§ Given request
Copy these lines exactly as they appear, but leave out the pictures.

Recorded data
+ + + +

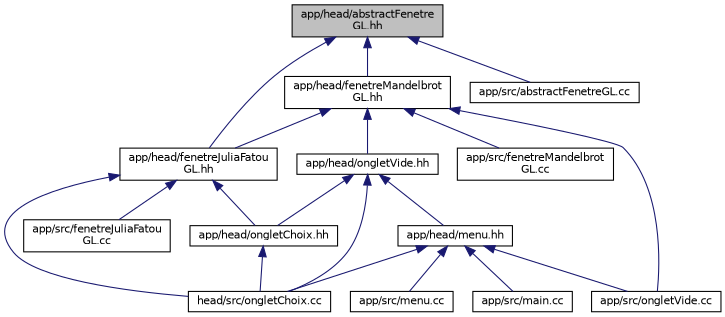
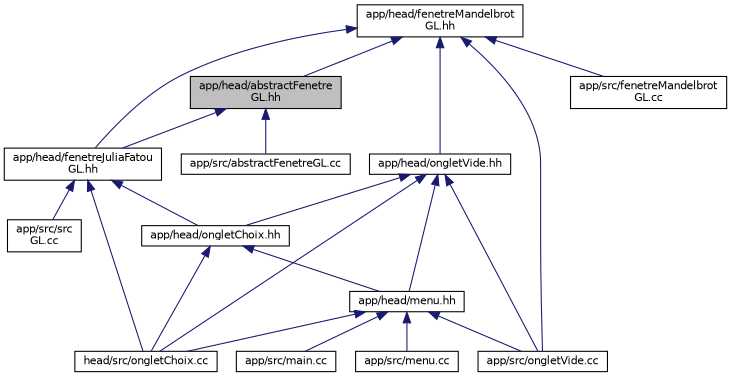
  digraph {
    node [color=black fillcolor=white fontname=Helvetica fontsize=10 shape=record style=filled]
    edge [color=midnightblue dir=back fontname=Helvetica fontsize=10 labelfontname=Helvetica labelfontsize=10 style=solid]
    n1 [fillcolor=grey75 fontcolor=black height=0.2 label="app/head/abstractFenetre\lGL.hh" width=0.4]
    n2 [height=0.2 label="app/head/fenetreMandelbrot\lGL.hh" width=0.4]
    n3 [height=0.2 label="app/head/fenetreJuliaFatou\lGL.hh" width=0.4]
    n4 [height=0.2 label="app/src/abstractFenetreGL.cc" width=0.4]
    n5 [height=0.2 label="app/src/ongletVide.cc" width=0.4]
    n6 [height=0.2 label="app/head/ongletVide.hh" width=0.4]
    n7 [height=0.2 label="app/src/fenetreMandelbrot\lGL.cc" width=0.4]
    n8 [height=0.2 label="app/head/ongletChoix.hh" width=0.4]
    n9 [height=0.2 label="head/src/ongletChoix.cc" width=0.4]
-   n10 [height=0.2 label="app/src/fenetreJuliaFatou\lGL.cc" width=0.4]
+   n10 [height=0.2 label="app/src/src\lGL.cc" width=0.4]
    n11 [height=0.2 label="app/head/menu.hh" width=0.4]
    n12 [height=0.2 label="app/src/main.cc" width=0.4]
    n13 [height=0.2 label="app/src/menu.cc" width=0.4]
-   n1 -> n2
+   n2 -> n1
    n1 -> n3
    n1 -> n4
    n2 -> n3
    n2 -> n5
    n2 -> n6
    n2 -> n7
    n3 -> n8
    n3 -> n9
    n3 -> n10
+   n6 -> n5
    n6 -> n8
    n6 -> n9
    n6 -> n11
    n8 -> n9
+   n8 -> n11
    n11 -> n5
    n11 -> n9
    n11 -> n12
    n11 -> n13
  }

+ + + +

§ Solved exercise
  digraph {
    node [color=black fillcolor=white fontname=Helvetica fontsize=10 shape=record style=filled]
    edge [color=midnightblue dir=back fontname=Helvetica fontsize=10 labelfontname=Helvetica labelfontsize=10 style=solid]
    n1 [fillcolor=grey75 fontcolor=black height=0.2 label="app/head/abstractFenetre\lGL.hh" width=0.4]
    n2 [height=0.2 label="app/head/fenetreMandelbrot\lGL.hh" width=0.4]
    n3 [height=0.2 label="app/head/fenetreJuliaFatou\lGL.hh" width=0.4]
    n4 [height=0.2 label="app/src/abstractFenetreGL.cc" width=0.4]
    n5 [height=0.2 label="app/src/ongletVide.cc" width=0.4]
    n6 [height=0.2 label="app/head/ongletVide.hh" width=0.4]
    n7 [height=0.2 label="app/src/fenetreMandelbrot\lGL.cc" width=0.4]
    n8 [height=0.2 label="app/head/ongletChoix.hh" width=0.4]
    n9 [height=0.2 label="head/src/ongletChoix.cc" width=0.4]
-   n10 [height=0.2 label="app/src/fenetreJuliaFatou\lGL.cc" width=0.4]
+   n10 [height=0.2 label="app/src/src\lGL.cc" width=0.4]
    n11 [height=0.2 label="app/head/menu.hh" width=0.4]
    n12 [height=0.2 label="app/src/main.cc" width=0.4]
    n13 [height=0.2 label="app/src/menu.cc" width=0.4]
-   n1 -> n2
+   n2 -> n1
    n1 -> n3
    n1 -> n4
    n2 -> n3
    n2 -> n5
    n2 -> n6
    n2 -> n7
    n3 -> n8
    n3 -> n9
    n3 -> n10
+   n6 -> n5
    n6 -> n8
    n6 -> n9
    n6 -> n11
    n8 -> n9
+   n8 -> n11
    n11 -> n5
    n11 -> n9
    n11 -> n12
    n11 -> n13
  }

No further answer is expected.